We also have pre-charting and summarization capabilities to help physicians quickly understand new patients who might have 20 years of medical history, currently working across academic NCI-designated research centers, community oncology, pharma, and a subset of data providers.
This shift from trial-to-patient to patient-to-trial matching seems significant. Why is that such a fundamental unlock?
The patient-to-trial model did not exist before generative AI. One physician might see 10-20 patients a day– with hundreds of trials, that's thousands of patient-trial pairs to evaluate.
Even at the largest academic centers focused on research, they weren't measuring what percentage of patients were getting screened for clinical research. We heard anecdotally it was only 20-30%. Our core metric with partners is that every single patient who has an appointment gets screened for clinical research, and if they're a good potential match, that insight is provided to the physician and care team before the appointment.
Instead of being reactive or expecting patients to know about research opportunities, we can detect these matches ahead of time and make that appointment more useful.
What steps has Triomics taken to drive transparency and trust with clinical partners?
We do extensive validation early on. We've published in journals like Nature Digital Medicine with multiple academic research partners, showing 95% accuracy in our platform for identifying patients for eligible studies.
In terms of model architecture, when we work with an institution, we either bring the model directly into their environment with no external data transfer, or if they're comfortable with our HIPAA-compliant, SOC 2 Type 2 cloud, their environment is completely partitioned. When we start working with a customer, each institution gets their own version of ONCO LLM.
All learnings and refinements from user interactions are contained for each customer. None of the patient data or user interactions are shared across institutions.
How did Triomics become involved with CHAI?
As a technology company, we recognized there are things we don't have expertise on that we need to learn from provider colleagues who see patients day-to-day. At the same time, we can't expect physicians to know everything about generative AI the way we do as a technology company. We joined CHAI because we wanted to provide back those learnings and be part of the team that helps set reliable roadmaps for deployment going forward.
How do you envision CHAI resources helping organizations like yours accelerate AI adoption?
It's been a roller coaster with larger academic research centers and health systems as they actively try to define their own AI guidelines and policies while deploying technology like ours. You can iterate on requirements, and three weeks later there's a whole new list.
We're in the first few innings of enterprise AI deployment at scale. I think the best way to narrow in on what works is to share experiences across institutions, vendors, providers, community and academic settings—instead of everybody working in silos on the same problem. In healthcare research, if someone developed a novel therapy or surgical method, it would be shared everywhere. In the world of AI, we haven't seen that as much yet, but CHAI is critical to scaling adoption and getting to the best place faster.
Where do you hope to see the most progress for AI in clinical trials?
We targeted trial enrollment because it's the biggest area AI can address today. When patients are asked if they'd be open to enrolling in a study targeted to their condition, upwards of 70% say yes. Yet only around 5-7% of patients enroll in clinical oncology research.

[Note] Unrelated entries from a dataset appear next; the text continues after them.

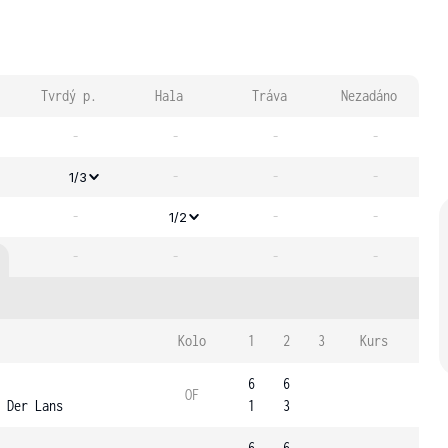
Tvrdý p.
Hala
Tráva
Nezadáno
-
-
-
-
-
-
-
1/3
-
-
-
1/2
-
-
-
-
Kolo
1
2
3
Kurs
6
6
OF
 Der Lans
1
3
6
6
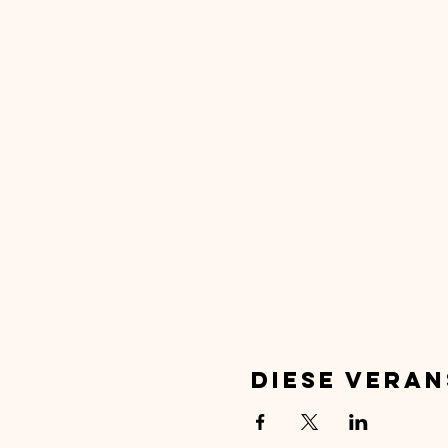
Diese Veran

While some of that gap exists because of social determinants of health and geography, a huge factor is identifying eligible patients at the right time. As we move toward personalized medicine, the complexity of inclusion/exclusion criteria is only increasing. That problem is getting bigger, not smaller, and it is a really apt use case for generative AI.
What are you most excited about with Triomics being part of CHAI?
The opportunity to create a forum where learnings in technology are shared in a structured, meaningful way to help accelerate all of our adoptions—not only vendor adoptions but hospitals and physicians coming up the curve on generative AI.
CHAI is the main forum right now bringing together a broad collective to have these conversations and get learnings down on paper. The healthcare industry has been very poor about tech adoption overall, but there's a big opportunity with generative AI. We'll only see the fruits of that labor if we double down on sharing technology insights the same way we share insights when we have new therapies or surgical methods.